Under the new policy memo, people applying for permanent residence inside the US will face a new level of scrutiny as USCIS redefines its use of discretion in approving these applications. Obtaining permanent residence generally requires a favorable exercise of discretion by USCIS; in the past, USCIS exercised their discretion favorably when applicants met the eligibility criteria and had no significant adverse factors such as criminal convictions. Typically, overstaying a visa while pursuing permanent residence was not considered a major adverse factor, particularly in family-based cases.

Now, applicants for permanent residence who overstay the terms of their status will be tagged with the significant negative factor of “violation of immigration laws” that may be difficult to overcome.

Applicants who are maintaining lawful status such as a visitor, work, or other temporary status may also be affected. Currently, roughly half of permanent residence applications are processed inside the US, and half are processed through the consulates. Both are already slow processes. If the consular workload nearly doubles, applicants could face extremely long wait times and may face difficulty in maintaining non-immigrant status throughout the wait. This could force applicants to leave the US to await consular processing abroad and be separated from their US family or businesses in the process.

There are various considerations for those with pending AOS cases. Leaving the US while a green card application is pending is considered abandonment of the process for most applicants, unless they previously obtain permission. Additionally, people who were born in or are citizens of travel ban countries who were not impacted by the bar inside the US may be barred from returning to the US once they leave. Also, those who have overstayed their visa or status in the US may face multi-year bars on re-entry once they depart.

It remains to be seen how exactly this policy memo will be applied, and it will certainly be challenged in court.

Guberman//Appleby Immigration Lawyers will continue to monitor the situation carefully. If you have questions about how this affects your case or your future US immigration plans, please reach out for a consultation with one of our experienced US immigration lawyers. Please note: This blog post is for informational purposes only and does not constitute legal advice.

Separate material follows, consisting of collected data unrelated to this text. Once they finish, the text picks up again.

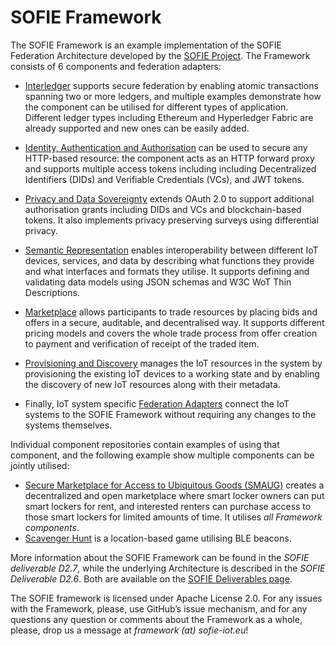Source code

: # SOFIE Framework

The SOFIE Framework is an example implementation of the SOFIE Federation Architecture developed by the [SOFIE Project](https://www.sofie-iot.eu). The Framework consists of 6 components and federation adapters:

* [Interledger](https://github.com/SOFIE-project/Interledger) supports secure federation by enabling atomic transactions spanning two or more ledgers, and multiple examples demonstrate how the component can be utilised for different types of application. Different ledger types including Ethereum and Hyperledger Fabric are already supported and new ones can be easily added.

* [Identity, Authentication and Authorisation](https://github.com/SOFIE-project/identity-authentication-authorization) can be used to secure any HTTP-based resource: the component acts as an HTTP forward proxy and supports multiple access tokens including including Decentralized Identifiers (DIDs) and Verifiable Credentials (VCs), and JWT tokens.

* [Privacy and Data Sovereignty](https://github.com/SOFIE-project/Privacy-and-Data-Sovereignty) extends OAuth 2.0 to support additional authorisation grants including DIDs and VCs and blockchain-based tokens. It also implements privacy preserving surveys using differential privacy.

* [Semantic Representation](https://github.com/SOFIE-project/Semantic-Representation) enables interoperability between different IoT devices, services, and data by describing what functions they provide and what interfaces and formats they utilise. It supports defining and validating data models using JSON schemas and W3C WoT Thin Descriptions.

* [Marketplace](https://github.com/SOFIE-project/Marketplace) allows participants to trade resources by placing bids and offers in a secure, auditable, and decentralised way. It supports different pricing models and covers the whole trade process from offer creation to payment and verification of receipt of the traded item.

* [Provisioning and Discovery](https://github.com/SOFIE-project/Discovery-and-Provisioning) manages the IoT resources in the system by provisioning the existing IoT devices to a working state and by enabling the discovery of new IoT resources along with their metadata.

* Finally, IoT system specific [Federation Adapters](https://github.com/SOFIE-project/Federation-Adapters) connect the IoT systems to the SOFIE Framework without requiring any changes to the systems themselves.

Individual component repositories contain examples of using that component, and the following example show multiple components can be jointly utilised:
* [Secure Marketplace for Access to Ubiquitous Goods (SMAUG)](https://github.com/SOFIE-project/SMAUG-Deployment) creates a decentralized and open marketplace where smart locker owners can put smart lockers for rent, and interested renters can purchase access to those smart lockers for limited amounts of time. It utilises *all Framework components*.
* [Scavenger Hunt](https://github.com/SOFIE-project/ScavengerHunt) is a location-based game utilising BLE beacons.

More information about the SOFIE Framework can be found in the *SOFIE deliverable D2.7*, while the underlying Architecture is described in the *SOFIE Deliverable D2.6*. Both are available on the [SOFIE Deliverables page](https://www.sofie-iot.eu/results/project-deliverables).

The SOFIE framework is licensed under Apache License 2.0. For any issues with the Framework, please, use GitHub’s issue mechanism, and for any questions  any question or comments about the Framework as a whole, please, drop us a message at *framework (at) sofie-iot.eu*!
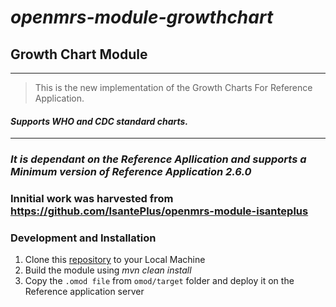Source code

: # *openmrs-module-growthchart*
## Growth Chart Module
___
> This is the new implementation of the Growth Charts For Reference Application.
#### *Supports WHO and CDC standard charts.* 
___
### *It is dependant on the Reference Apllication and supports a Minimum version of Reference Application 2.6.0*
### Innitial work was harvested from https://github.com/IsantePlus/openmrs-module-isanteplus

### Development and Installation
1. Clone this [repository](https://github.com/openmrs/openmrs-module-growthchart) to your Local Machine
2. Build the module using *mvn clean install* 
3. Copy the `.omod file` from `omod/target` folder and deploy it on the Reference application server 



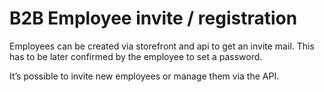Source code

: # B2B Employee invite / registration

Employees can be created via storefront and api to get an invite mail. This has to be later confirmed by the employee to set a password.

It’s possible to invite new employees or manage them via the API.
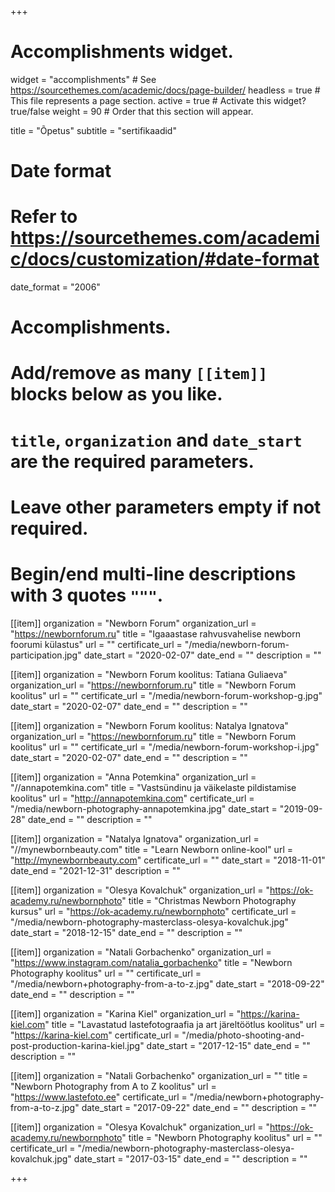 +++
# Accomplishments widget.
widget = "accomplishments"  # See https://sourcethemes.com/academic/docs/page-builder/
headless = true  # This file represents a page section.
active = true  # Activate this widget? true/false
weight = 90  # Order that this section will appear.

title = "Õpetus"
subtitle = "sertifikaadid"

# Date format
#   Refer to https://sourcethemes.com/academic/docs/customization/#date-format
date_format = "2006"

# Accomplishments.
#   Add/remove as many `[[item]]` blocks below as you like.
#   `title`, `organization` and `date_start` are the required parameters.
#   Leave other parameters empty if not required.
#   Begin/end multi-line descriptions with 3 quotes `"""`.

[[item]]
  organization = "Newborn Forum"
  organization_url = "https://newbornforum.ru"
  title = "Igaaastase rahvusvahelise newborn foorumi külastus"
  url = ""
  certificate_url = "/media/newborn-forum-participation.jpg"
  date_start = "2020-02-07"
  date_end = ""
  description = ""

[[item]]
  organization = "Newborn Forum koolitus: Tatiana Guliaeva"
  organization_url = "https://newbornforum.ru"
  title = "Newborn Forum koolitus"
  url = ""
  certificate_url = "/media/newborn-forum-workshop-g.jpg"
  date_start = "2020-02-07"
  date_end = ""
  description = ""

[[item]]
  organization = "Newborn Forum koolitus: Natalya Ignatova"
  organization_url = "https://newbornforum.ru"
  title = "Newborn Forum koolitus"
  url = ""
  certificate_url = "/media/newborn-forum-workshop-i.jpg"
  date_start = "2020-02-07"
  date_end = ""
  description = ""

[[item]]
  organization = "Anna Potemkina"
  organization_url = "//annapotemkina.com"
  title = "Vastsündinu ja väikelaste pildistamise koolitus"
  url = "http://annapotemkina.com"
  certificate_url = "/media/newborn-photography-annapotemkina.jpg"
  date_start = "2019-09-28"
  date_end = ""
  description = ""

[[item]]
  organization = "Natalya Ignatova"
  organization_url = "//mynewbornbeauty.com"
  title = "Learn Newborn online-kool"
  url = "http://mynewbornbeauty.com"
  certificate_url = ""
  date_start = "2018-11-01"
  date_end = "2021-12-31"
  description = ""

[[item]]
  organization = "Olesya Kovalchuk"
  organization_url = "https://ok-academy.ru/newbornphoto"
  title = "Christmas Newborn Photography kursus"
  url = "https://ok-academy.ru/newbornphoto"
  certificate_url = "/media/newborn-photography-masterclass-olesya-kovalchuk.jpg"
  date_start = "2018-12-15"
  date_end = ""
  description = ""

[[item]]
  organization = "Natali Gorbachenko"
  organization_url = "https://www.instagram.com/natalia_gorbachenko"
  title = "Newborn Photography koolitus"
  url = ""
  certificate_url = "/media/newborn+photography-from-a-to-z.jpg"
  date_start = "2018-09-22"
  date_end = ""
  description = "" 

[[item]]
  organization = "Karina Kiel"
  organization_url = "https://karina-kiel.com"
  title = "Lavastatud lastefotograafia ja art järeltöötlus koolitus"
  url = "https://karina-kiel.com"
  certificate_url = "/media/photo-shooting-and-post-production-karina-kiel.jpg"
  date_start = "2017-12-15"
  date_end = ""
  description = ""

[[item]]
  organization = "Natali Gorbachenko"
  organization_url = ""
  title = "Newborn Photography from A to Z koolitus"
  url = "https://www.lastefoto.ee"
  certificate_url = "/media/newborn+photography-from-a-to-z.jpg"
  date_start = "2017-09-22"
  date_end = ""
  description = ""

[[item]]
  organization = "Olesya Kovalchuk"
  organization_url = "https://ok-academy.ru/newbornphoto"
  title = "Newborn Photography koolitus"
  url = ""
  certificate_url = "/media/newborn-photography-masterclass-olesya-kovalchuk.jpg"
  date_start = "2017-03-15"
  date_end = ""
  description = ""

+++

Have questions about a pending green card or adjustment of status application?

Speak with a U.S. immigration lawyer at Guberman // Appleby Immigration Lawyers. Our team can help you understand how recent USCIS policy changes may affect your options, timing, and next steps.

Contact Guberman // Appleby Immigration Lawyers


Frequently Asked Questions

What is adjustment of status?
Adjustment of status is the process of applying for permanent residence from inside the United States rather than completing the process through a US embassy or consulate abroad.

Can USCIS deny a green card application even if someone is eligible?
Yes. Even when an applicant appears to meet the basic eligibility requirements, USCIS may still review whether the application deserves a favorable exercise of discretion.

What does administrative grace mean in a green card application?
Administrative grace refers to the discretionary nature of certain immigration benefits, meaning approval is not automatic simply because an applicant meets the technical requirements.

Can someone leave the U.S. while an adjustment of status application is pending?
In many cases, leaving the United States while an adjustment of status application is pending may be treated as abandonment of the application unless the applicant has first received permission to travel.

Should applicants consider consular processing instead of adjustment of status?
Some applicants may need to review whether consular processing is a better option, but that decision depends on their immigration history, current status, family or business ties, and possible risks when leaving the United States.